Ideally, you should use the URI of the term you want to refer to. Let’s see how URIs from published semantic resources are used as values in the examples we provided in the previous section.
In the Data Cube dataset metadata example in figure, the subject of the dataset is indicated using the URI of a concept in AGROVOC: a linked-data-aware tool would look up the URI http://aims.fao.org/aos/agrovoc/c_230 and would find an RDF description of the concept saying that the label in English is ‘air temperature’, that it is a narrower concept of ‘temperature’ and that there are identical concepts in other vocabularies, among which are the USDA NAL thesaurus and the GEMET thesaurus. The tool could exploit this information to combine this dataset with other similar datasets.
Furthermore, the property that is being observed / measured is defined with a URI: in this case the URI is conventional, because it comes from the experimental RDF version of the ICASA Variables Master List, which has not been published (therefore the URI is not resolvable yet). When the ICASA master list is published in RDF, a software tool will be able to see that http://purl.org/icasa/variables#tmina means ‘Minimum daily air temperature, average, sowing to harvest’.
The mandatory attribute of the measurement, which is the unit of measure, is also indicated with a URI: the sdmx-attribute prefix is associated with the URI http://purl.org/linked-data/sdmx/2009/attribute#, so sdmx-attribute:unitMeasure is short for http://purl.org/linked-data/sdmx/2009/attribute#unitMeasure: looking up that URI, a tool would find that the concept name in English is ‘Unit of Measure’, that it means ‘The unit in which the data values are measured’ and has a full definition in a certain PDF file.
Figure 8 Use of vocabularies for values in Data Cube example in Figure 1
In the OM Lite example in figure 6, the feature of interest is indicated by the URL of an API that should return the RDF of a ‘Feature’ from a feature registry (different research communities are creating their own registries of relevant features; the URL used here is only an example).
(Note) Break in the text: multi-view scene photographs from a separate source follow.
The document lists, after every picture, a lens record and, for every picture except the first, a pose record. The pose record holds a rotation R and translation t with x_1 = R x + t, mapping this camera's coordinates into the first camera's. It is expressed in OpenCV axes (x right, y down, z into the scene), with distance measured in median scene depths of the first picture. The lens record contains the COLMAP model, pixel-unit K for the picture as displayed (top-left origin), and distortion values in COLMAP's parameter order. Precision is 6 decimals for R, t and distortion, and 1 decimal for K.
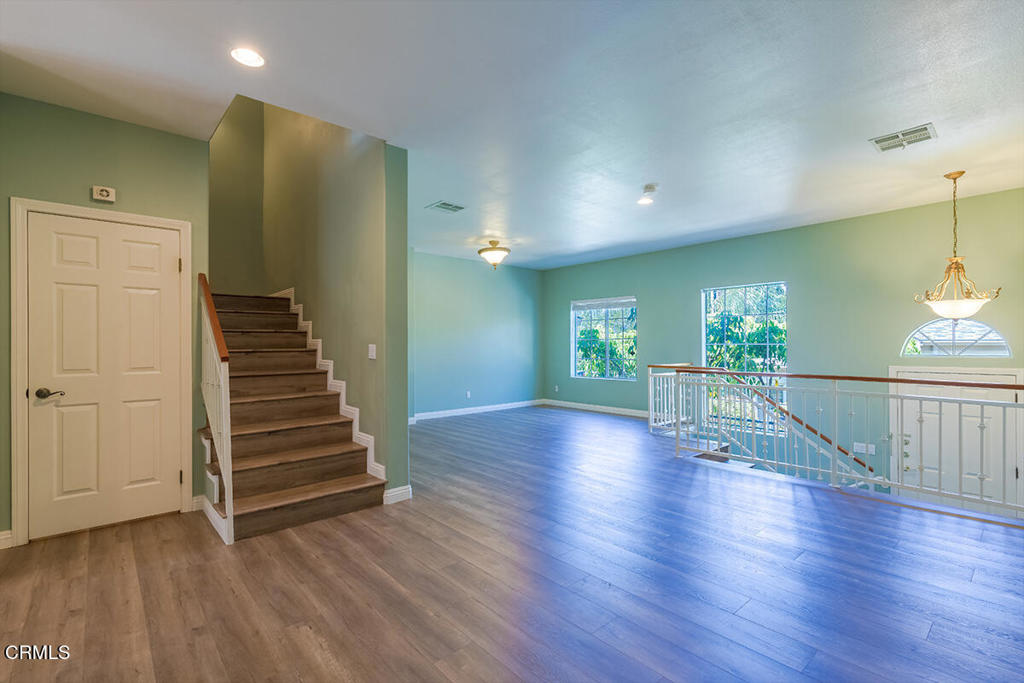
lens RADIAL K [[468.8, 0, 515.0], [0, 468.8, 345.1], [0, 0, 1]] dist [0.001500, 0.000433]
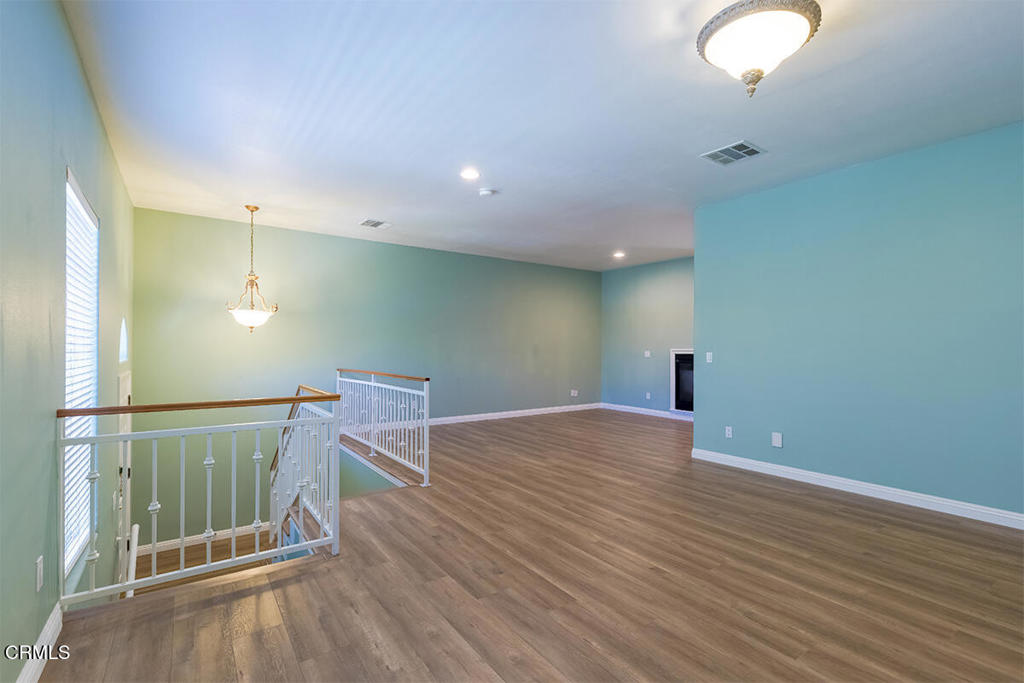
lens RADIAL K [[468.8, 0, 515.0], [0, 468.8, 345.1], [0, 0, 1]] dist [0.001500, 0.000433]
pose [[-0.992712, 0.000438, 0.120507, 0.119591], [-0.000301, 0.999981, -0.006114, -0.002877], [-0.120507, -0.006106, -0.992694, 2.165262]]
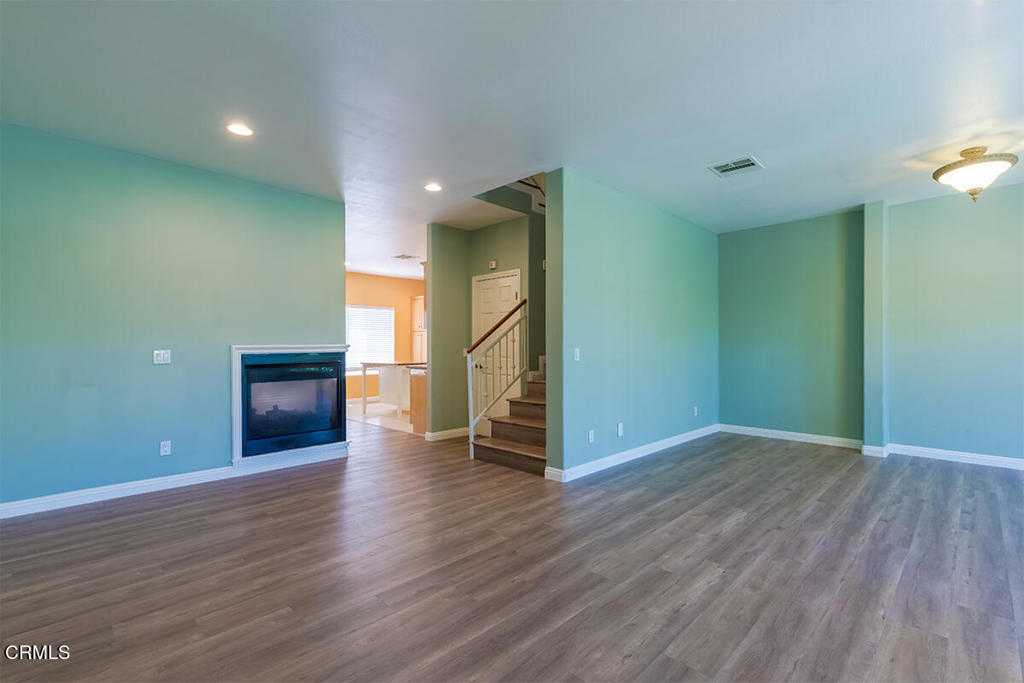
lens RADIAL K [[468.8, 0, 515.0], [0, 468.8, 345.1], [0, 0, 1]] dist [0.001500, 0.000433]
pose [[0.053441, 0.004252, -0.998562, 0.762458], [0.004544, 0.999980, 0.004501, -0.002484], [0.998561, -0.004778, 0.053420, 0.723881]]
The observed property (the mass) is indicated by a URI from the (…) https://sweet.jpl.nasa.gov/2.0/phys.owl#Mass: looking up this URI, a machine would find that for this property the default unit of measure is kilogram (indicated in turn by another URI). The unit of measure is specified again in the uom property, this time using a URI from the Open Geospatial Consortium (which is not fully resolvable); the URI from the NASA Japan service used above would have also worked well (https://sweet.jpl.nasa.gov/2.0/sciUnits.owl#kilogram); even better the URI for kilogram from the QUDT ontology (...): http://qudt.org/vocab/unit#Kilogram.
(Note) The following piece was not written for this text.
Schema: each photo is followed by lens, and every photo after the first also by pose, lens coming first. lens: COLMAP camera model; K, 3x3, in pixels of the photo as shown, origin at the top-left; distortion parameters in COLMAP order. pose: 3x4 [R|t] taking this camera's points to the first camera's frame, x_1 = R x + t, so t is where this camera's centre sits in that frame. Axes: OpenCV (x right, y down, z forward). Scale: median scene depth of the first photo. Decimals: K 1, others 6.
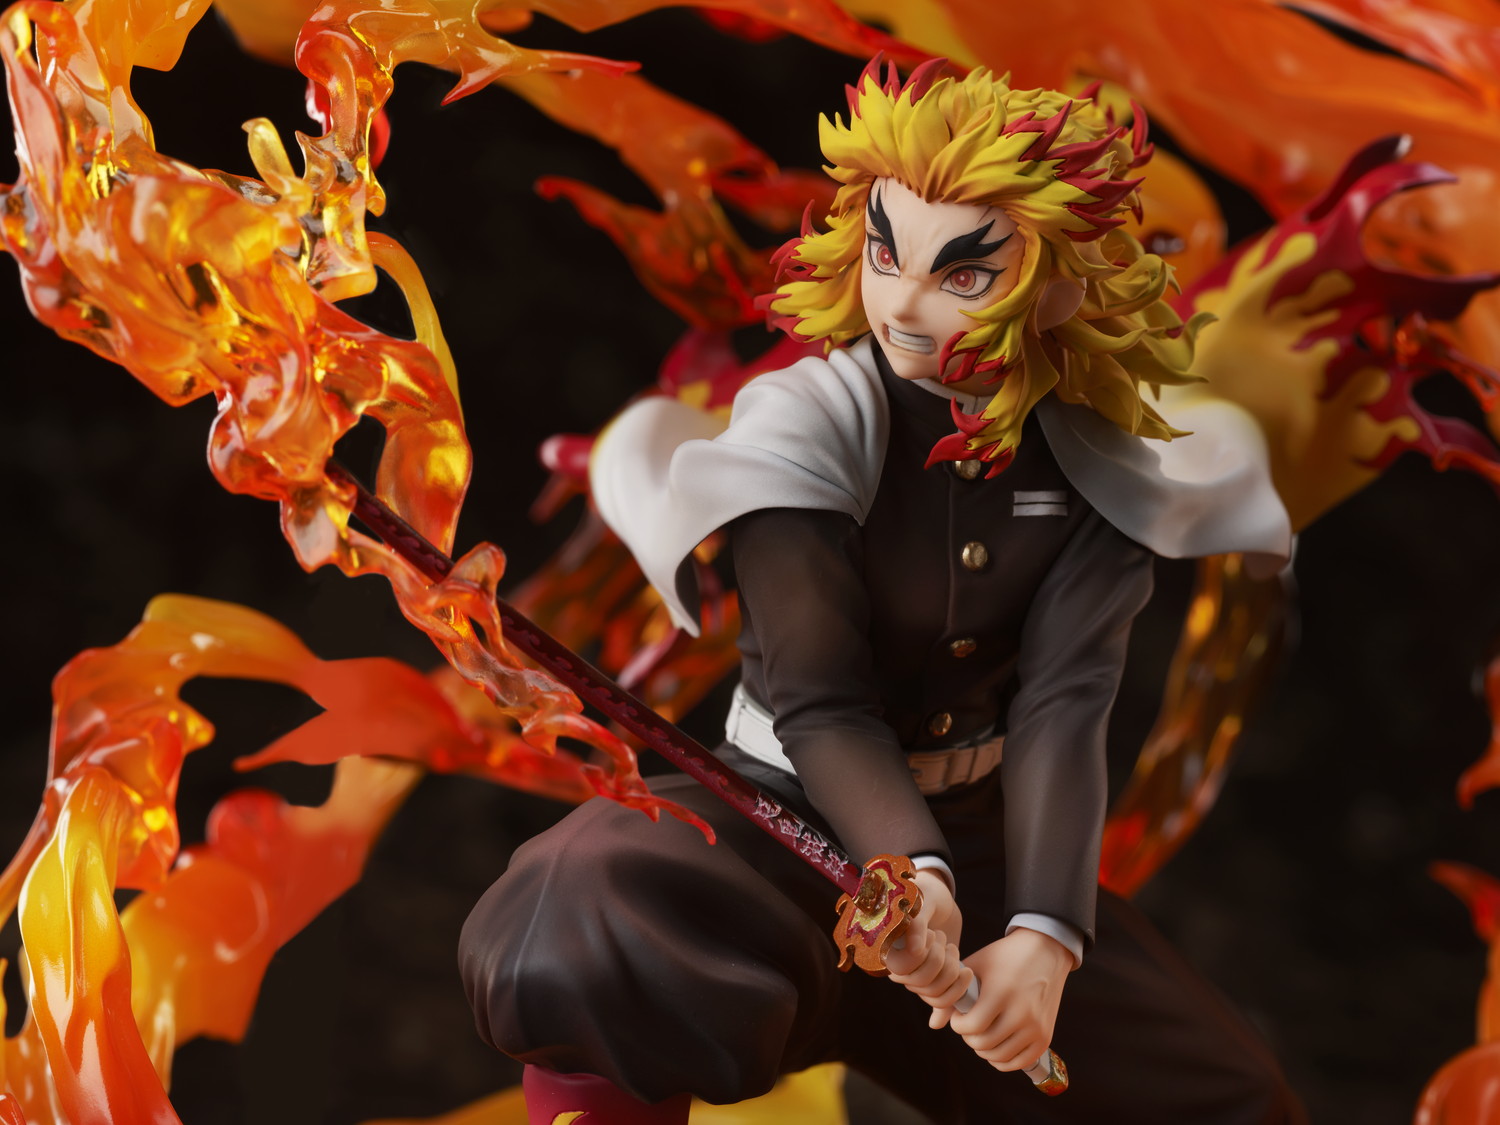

The observed property ‘fruit mass’ could have also been indicated with the URI for ‘Fruit fresh weight’ from the ICASA variables (that will be hopefully published soon):http://purl.org/icasa/variables#ffad.
For increased interoperability, all these URIs could have been used. Ideally, all different URIs in different semantic resources referring to the same concept would be linked to each other through an owl:sameAs property, so that in your data you only need to provide one URI and semantic tools could look up all the linked ones. However, good reliable mappings don’t exist yet, so the more external URIs you can link to, the better.
Figure 9 From example in figure 6
The examples in this lesson, however specific they are for field observations, can be easily replicated for other types of data, using vocabularies that follow a data model suitable for that type of data. The examples are meant to help you understand the mechanisms for adding shared/agreed semantics to your data.